Perkins has partnered with Dr. Lotfi Merabet, who is a renowned vision researcher at the Lab of Neuroplasticity, which is through Mass Eye and Ear at Harvard. Having Dr. Merabet talk about CVI in the medical community carries a lot of professional weight. That’s been a very, very good partnership and the beginning of the needed collaboration model.

We have some great partners here in the Boston area hospitals and have a wonderful collaboration with our own New England Eye Clinic at Perkins. Using three data points—ophthalmology report, low vision report of vision, the functional vision assessment of the child with CVI–we get a diagnosis and firmly identify clearly what both supports and interrupts visual attention and visual recognition. We also define strengths—those “survival skills” that the child uses to process the world. The information is shared with parents and the medical team for a fuller understanding of the child’s visual needs. Setting up systems for these partnerships is really going to serve kids better.
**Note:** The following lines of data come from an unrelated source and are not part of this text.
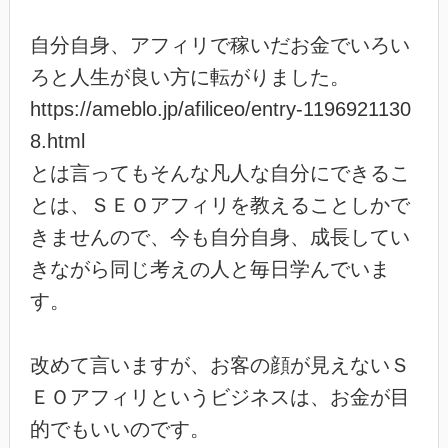
自分自身、アフィリで稼いだお金でいろい
ろと人生が良い方に転がりました。
https://ameblo.jp/afiliceo/entry-1196921130
8.html
とは言ってもそんな凡人な自分にできるこ
とは、ＳＥＯアフィリを教えることしかで
きませんので、今も自分自身、成長してい
きながら同じ考えの人と毎日学んでいま
す。
改めて言いますが、お客の顔が見えないＳ
ＥＯアフィリというビジネスは、お金が目
的でもいいのです。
Switching gears, what drew you to CVI?

The whole idea of the brain fascinates me. When I was studying to become a TVI, they never talked about the brain. It just blows my mind, we didn’t think about how the eye and brain worked together for “vision.” I also think it is tremendously exciting that we might make a child’s vision work a little bit better. That’s a real possibility once we support visual attention and give that child the best opportunities to build visual understanding.

What’s your hope for the future as it relates to CVI?

My hope is we really change children’s visual recognition as much as possible. Anecdotally, I can tell you every child with CVI that I have served has made some improvements in their vision due to improved access. The recovery can be different for each child. I want professionals in the field to understand the possibility of visual improvement. I want visual considerations implemented throughout the child’s day in conjunction with compensatory skills for this improved visual access. My hope is everybody embraces building an understanding of CVI so every kid has the possibility of improvement in vision.